En Belgique, la population a découvert qu’il était possible à une dizaine de personnes de se cacher de longs mois à l’abri des regards pour préparer des attentats et ensuite les commettre. La commission d’enquête belge "attentat" a pointé plusieurs dysfonctionnements dans la gestion de l’antiterrorisme coté belge. Peut-on parler dès lors de défaillance dans le chef de l’Etat belge ? Pour François Molins, la réponse doit être nuancée : "Je ne me polarise pas sur la Belgique. A l’évidence il y a des choses qui auraient pu être mieux faites. Est-ce qu’elles auraient permis de tout éviter ou pas, on verra au moment du procès.
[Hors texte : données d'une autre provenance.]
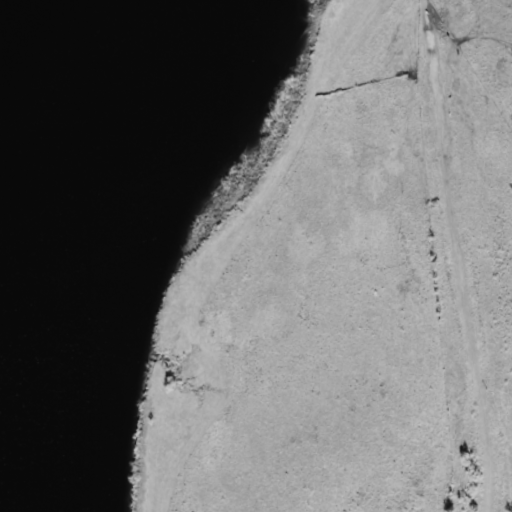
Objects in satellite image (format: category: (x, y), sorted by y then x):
road: (459, 256)
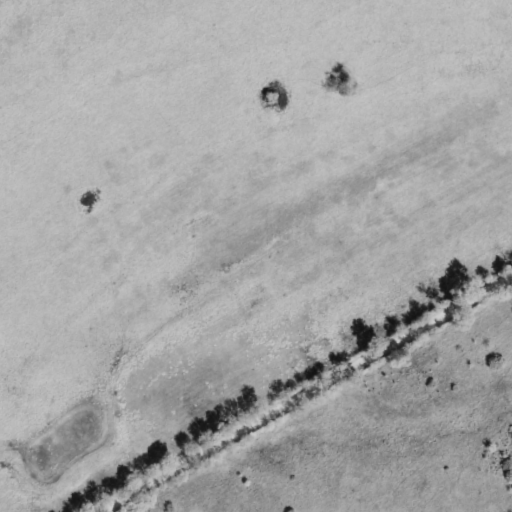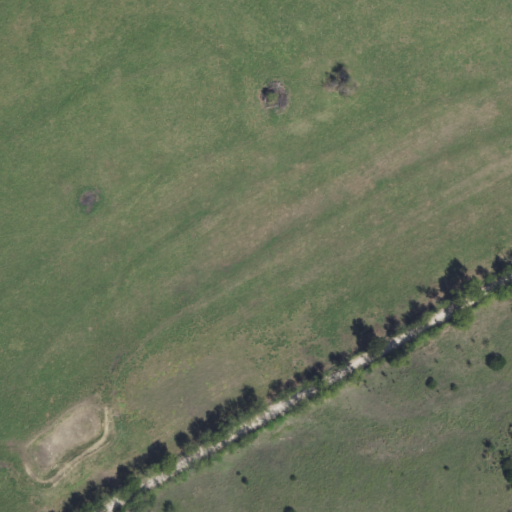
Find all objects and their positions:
road: (303, 393)
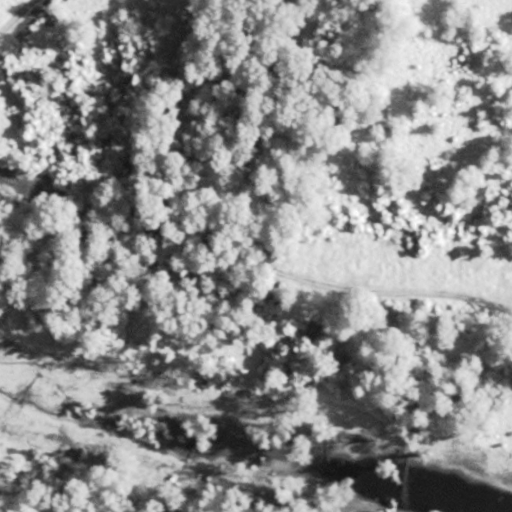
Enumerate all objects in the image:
road: (65, 171)
road: (209, 247)
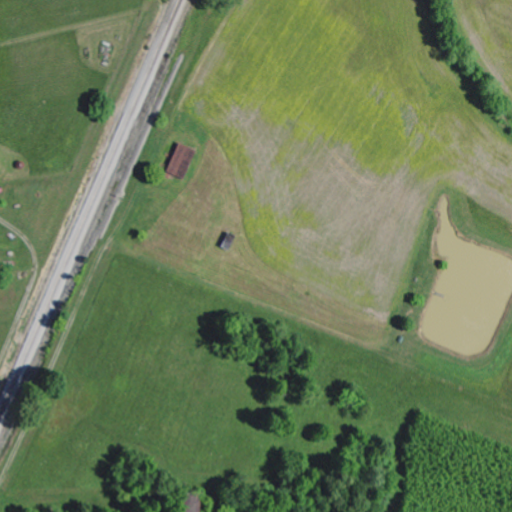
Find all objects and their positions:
railway: (89, 209)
Du coté français, les chefs du Renseignement ont reconnu que la commission des attentats constituait aussi un échec des services de renseignement. Donc il y a à l’évidence à l’époque une série de choses qui n’ont pas fonctionné aussi bien qu’elles auraient dû l’être. Ce qu’il faut aussi savoir c’est qu’on s’enrichit de ses erreurs et de certaines inexpériences, il y a beaucoup de choses qui ont été corrigées".

Le jury populaire en Belgique restera un facteur critique lors du procès des attentats de Bruxelles.

En Belgique, un procès est également annoncé en 2022 pour juger plus ou moins les mêmes protagonistes, une formule qui sera très complexe à gérer chez nous en raison de la présence d’un jury populaire, contrairement à la situation française. 

Je respecte la décision mais ce sera un facteur critique dans le procès

Frédéric Van Leeuw, a pris acte de la décision du Parlement : "Je respecte la décision mais ce sera un facteur critique dans le procès des attentats du 22 mars 2016, et par là j’exprime tout mon respect pour les jurés qui vont devoir siéger durant des mois en espérant qu’ils tiennent le coup parce que vous savez on évoquait la charge émotionnelle qui fût la nôtre au moment des attentats avec tout ce que nous avons vu, ce sont des scènes qui marquent à vie".

Ne pas baisser la garde car la situation géopolitique reste préoccupante

Faut-il craindre de nouveaux attentats avec le contexte de la crise en Afghanistan qui a relancé les tensions sur le plan international et l’afflux possible de nouveaux réfugiés ? Ou au contraire passer à d’autres priorités ? Pour Frédéric Van Leeuw, la réponse est double : "Il ne faut surtout pas baisser la garde parce qu’on a vu ce que cela a donné. Toute l’explication avancée devant la commission d’enquête parlementaire c’est qu’à un moment on a désinvesti dans la lutte contre le terrorisme. Le problème de cette situation ensuite c’est que lorsqu' il se passe quelque chose et qu’on doit reconstruire, cela prend des années".  D’autant constate le procureur fédéral que la situation géopolitique mondiale ne s’est pas améliorée: "On est passé de quelques centaines de djihadistes à plusieurs dizaines de milliers avec même certains Etats comme le Mozambique qui sont déstabilisés. Ce qui a changé c’est que nous sommes mieux préparés, plus attentifs". Et d'indiquer dans un deuxième temps qu'il faut aussi investir dans d'autres départements comme la lutte contre la criminalité organisée et que l’un ne doit pas se faire au détriment de l’autre, d'autant souligne le procureur qu'il y a parfois des vases communicants entre ces deux réalités.